Could it be that their programs lack profile and aren’t getting noticed? There may be a number of underlying issues.
No strategy, no impact
ESG initiatives may not be linked effectively to the business and brand strategy. Programs are often separate investments in siloed departments, which tick the box of corporate citizenship, while failing to build reputation or contribute to business growth. Unless the same rigour is applied to ESG as it is to core business priorities, these investments may have little to show for themselves.
Longstanding retailers embedded in communities often have a large number of local partners, added piecemeal over the years, with no clear strategy or measurement. They take it as read that this creates goodwill, but they might achieve the same recognition with half the partnerships. By linking their efforts to their brand strategy, they can focus, evaluate, strip out underperforming partnerships and sponsorships and realign to those that build their brand and get noticed.
The execution of programs may lack ownership. Recycling stations in retail stores are usually marked with a recycling logo, or the identity of a charity partner, but lack prominent branding, or a meaningful story of how deeply the retailer is involved in the initiative. This is a wasted touchpoint.
Instead of branding’s being an afterthought, companies should make the effort to apply their design system to all their collateral and use it as a conversation starter. Covid may have prompted this kind of thinking, as retailers swiftly sought to brand hand sanitiser stations at store entries. But, in contrast, recycling and other ESG initiatives are often still buried deep in the store – out of sight and out of mind.
Ikea’s Home of Tomorrow encourages a zero-waste lifestyle. Image:S upplied
Keep the conversation going
Ikea is often cited as a good example as the brand just keeps delivering on its social ethos and seldom misses an opportunity to keep ‘talking’ to its customers. Its in-store recycle centres aren’t just green boxes with a recycle logo. They’re part of the brand’s ongoing conversation about the many continuous improvements it makes to people and the environment and a call-to-action to get involved. For example, the copy might read: “Improvement #10: Make your recycling a part of your everyday life. See the whole Never Ending List at Ikea.com.”
Retailers that are serious about sustainability are equally serious about sustainability reporting.

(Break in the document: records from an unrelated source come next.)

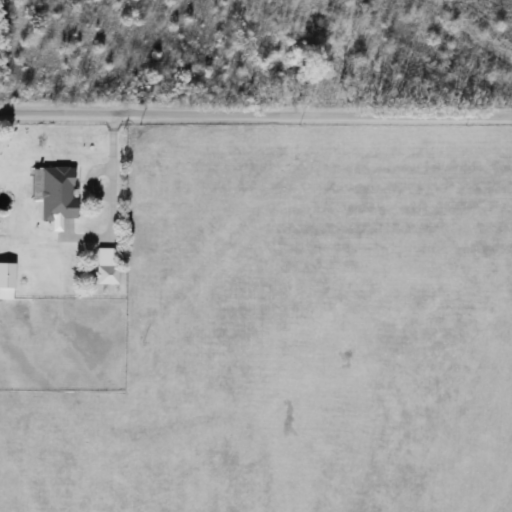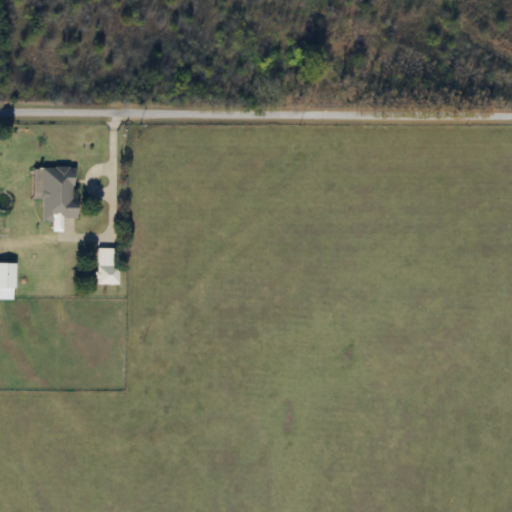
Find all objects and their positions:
road: (255, 116)
building: (51, 196)
road: (114, 203)
building: (103, 276)
building: (6, 283)
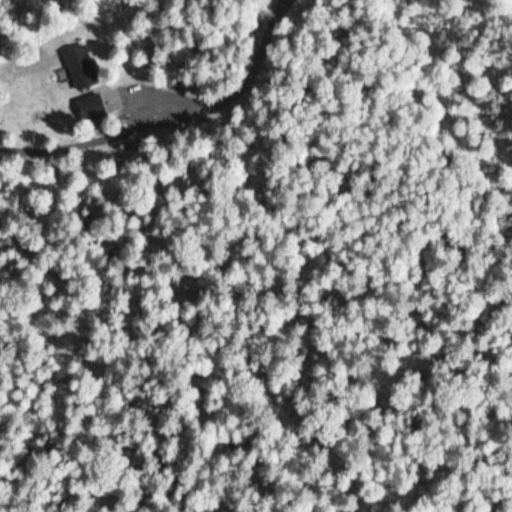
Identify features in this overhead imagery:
building: (83, 67)
building: (94, 107)
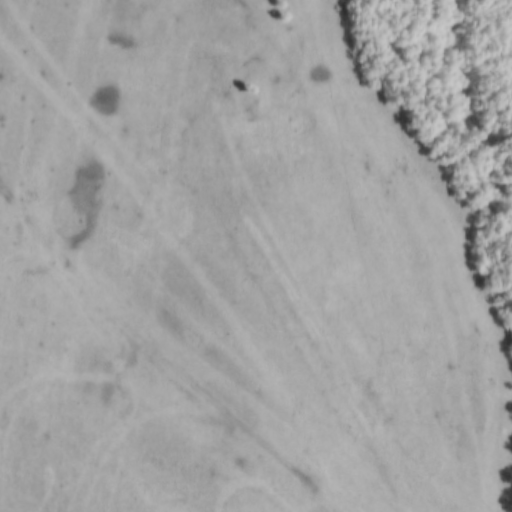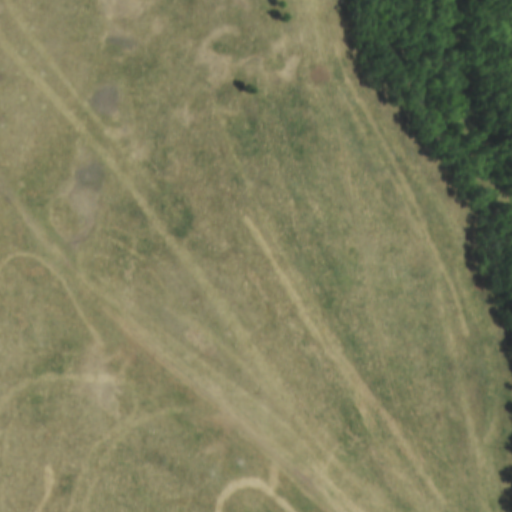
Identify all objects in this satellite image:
road: (360, 258)
road: (156, 356)
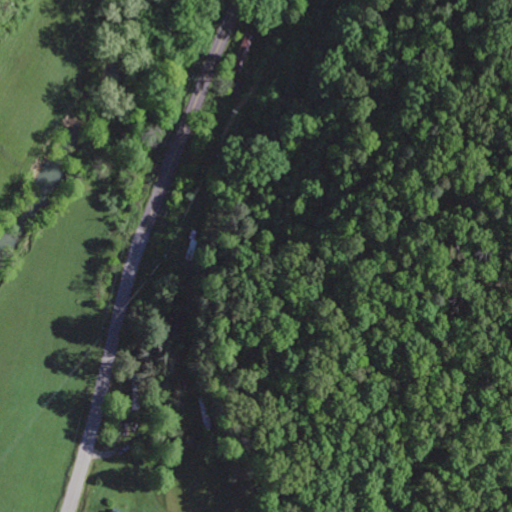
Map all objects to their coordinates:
road: (140, 251)
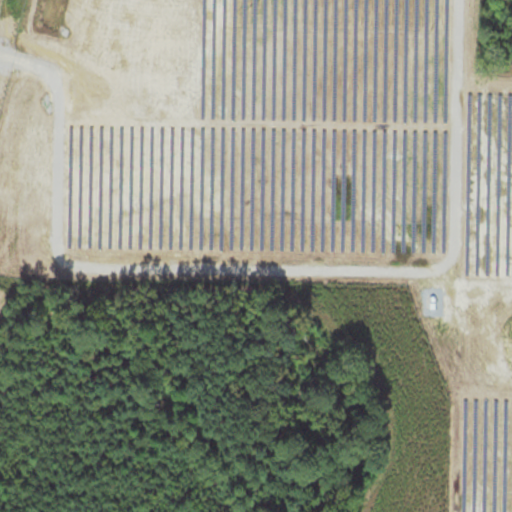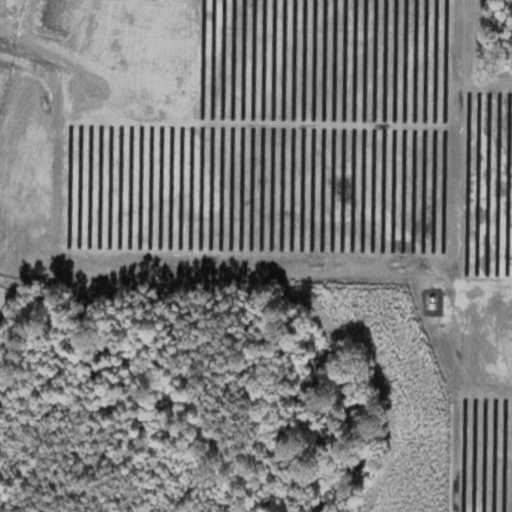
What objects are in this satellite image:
road: (261, 259)
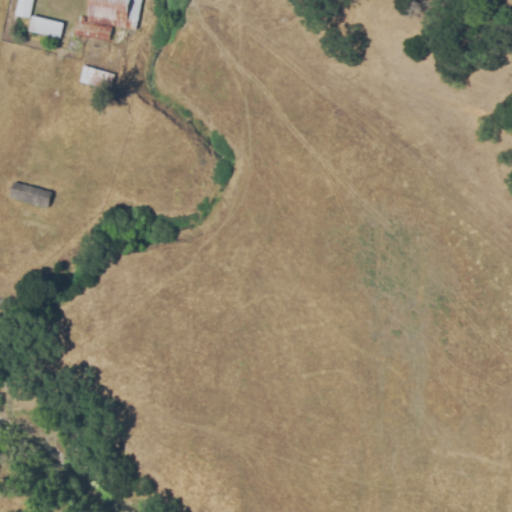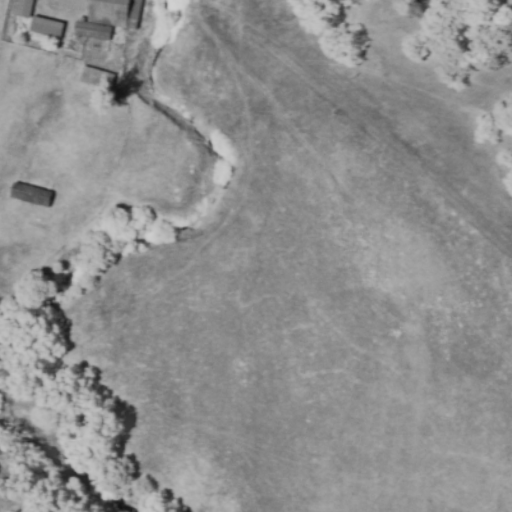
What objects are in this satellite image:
building: (22, 8)
building: (26, 8)
building: (110, 13)
building: (46, 28)
building: (98, 79)
building: (32, 195)
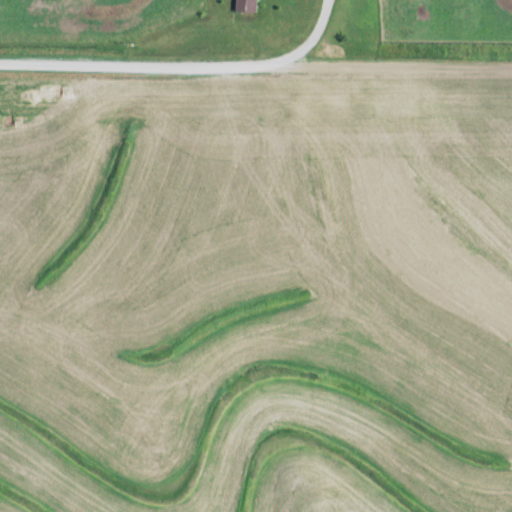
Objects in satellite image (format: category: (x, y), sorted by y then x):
building: (246, 5)
road: (256, 71)
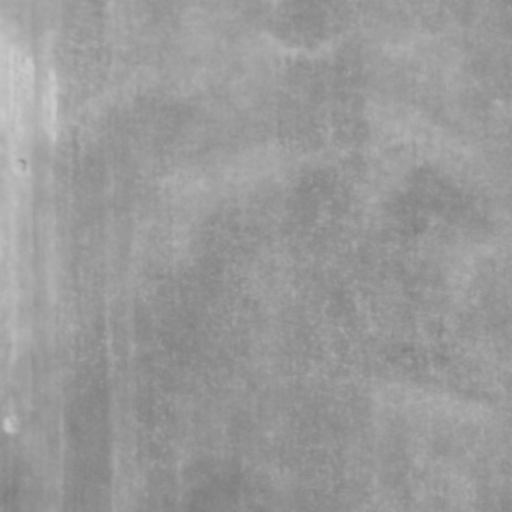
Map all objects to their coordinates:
road: (35, 256)
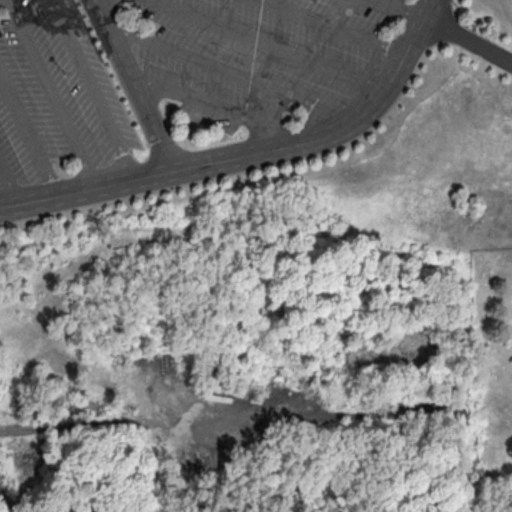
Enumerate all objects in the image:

What are the social and environmental benefits of initiatives and how do they stack up against the desired impact? Are programs expected to reduce costs, or deliver to the bottom line in the short-term, or are they a longer-term investment?
Sustainability reports provide a platform for communications about businesses’ impact on societal wellbeing, ensuring investors and communities hear about the good work they’re doing. The Woolworths Group’s Sustainability Report ‘Committed to a better tomorrow’ reinforces how intrinsic sustainability is to the business, its people, customers and communities. It scores progress against commitments in the context of their three pillars of People, Planet and Prosperity. The H&M Group Sustainability Report reinforces its brand vision “to lead the change towards a circular and climate positive fashion industry, while being a fair and equal company across our entire value chain”.
Social responsibility is valued, but unfortunately, it doesn’t speak for itself. Linked to your unique brand, through purpose, narrative, reporting and distinctive branding devices, it can be a differentiator and a business driver.